Conserve? Never heard of it
On a personal level, Solomon said, the reception he received from the Syrian people was generally warm, with only a few exceptions. Political discussion was unavoidable, particularly given military operations inside Syrian territory carried out by American forces based in Iraq have caused a number of casualties, he said, but talk usually was curious rather than hostile.

“I only felt it in a taxicab,” he said, describing a solitary experience with a wary driver seemingly determined to dislike him. “I got a very good reception.”

Several things stood out as particularly foreign to Solomon during his time in Syria.

One was a seeming disinterest in water conservation. While Syria boasts some of the best water resources in the region, he still found it disarming for a region that is primarily desert

“Since its all relative, I fully expected water resource conservation would be a high priority,” he said. “I hardly observed anything of the kind.”  

Another thing that stood was the ubiquitous nature of satellite dishes and international television.
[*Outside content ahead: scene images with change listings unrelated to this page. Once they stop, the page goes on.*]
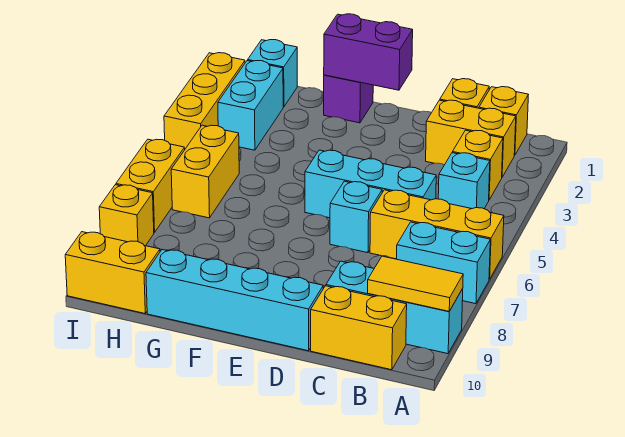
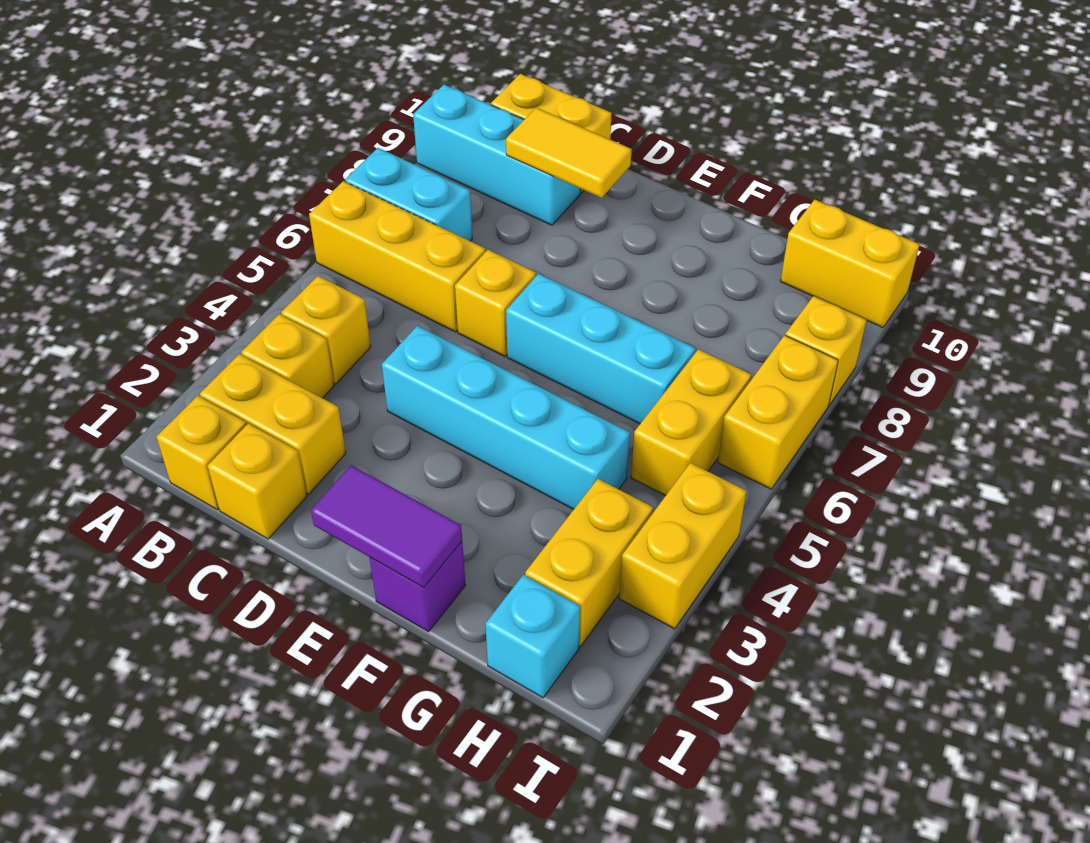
yellow 1x2 tile [368,256,463,311] -> yellow 1x2 tile moved to [506,108,632,198]
cyan 1x1 brick [438,153,490,209] -> yellow 1x1 brick [281,276,371,384]
cyan 1x3 brick [305,150,436,218] -> cyan 1x3 brick moved to [506,274,696,424]
cyan 1x1 brick [330,181,382,253] -> yellow 1x1 brick [455,250,536,356]
cyan 1x4 brick [146,250,323,351] -> cyan 1x4 brick moved to [382,326,630,509]
purple 1x2 brick [324,14,413,90] -> purple 1x2 tile [311,465,462,588]
cyan 1x2 brick [218,61,283,150] -> yellow 1x2 brick [525,479,653,646]
yellow 1x3 brick [164,53,245,149] -> yellow 1x2 brick [619,463,746,629]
“Just about everyone in the country has one of those larger-than-life dish antennas, and everyone gets dozens of channels for free,” he said. “Some channels, like ESPN, require a fee for service. Except for news and sports, much of what I saw visiting people’s homes was what one critic of broadcast television once called ‘a vast wasteland.’ 
“I also observed that politicians being interviewed do not discipline themselves to the 25-second sound bite and rarely get cut off.”
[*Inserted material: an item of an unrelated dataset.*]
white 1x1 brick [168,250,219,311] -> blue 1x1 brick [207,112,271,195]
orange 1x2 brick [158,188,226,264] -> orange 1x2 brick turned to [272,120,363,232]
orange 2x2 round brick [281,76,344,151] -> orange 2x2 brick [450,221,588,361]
Finally, the apparent disregard for literacy and reading raised alarm bells for someone who calls himself an “avowed bookworm.”

“I got the distinct impression that the only libraries are in universities,” he said.  
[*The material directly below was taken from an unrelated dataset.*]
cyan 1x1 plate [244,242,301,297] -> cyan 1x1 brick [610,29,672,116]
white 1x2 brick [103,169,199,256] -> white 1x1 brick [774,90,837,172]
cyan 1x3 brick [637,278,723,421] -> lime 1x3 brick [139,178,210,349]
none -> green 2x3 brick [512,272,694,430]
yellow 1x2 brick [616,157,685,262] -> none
He had difficulty finding even best-selling authors.

“I was looking for an award-winning novel by a Syrian author and inquired at three or four of the largest bookstores in Homs, a city of a million people,” he recounted. “Only one of the booksellers had ever heard of the author and the store did not carry any of his books.”

It took a trip and further searching before he located a copy in Damascus, a city of 5 million.

Nonetheless, it was the trip of a lifetime for Solomon, who now is settling into his role as head of the Wilsonville Family History Center. He learned a lot about Syria and the Middle East, and even more about his family. And in that regard, he considers his trip as nothing less than successful.

“My view, is after four years of study, it (the Middle East) is not a mosaic, it’s a kaleidoscope of culture and politics and society,” he said. “When I read the history (of Amar el Hosn) it read like a Chamber P.R. piece. But it’s all true. It’s just incredible.”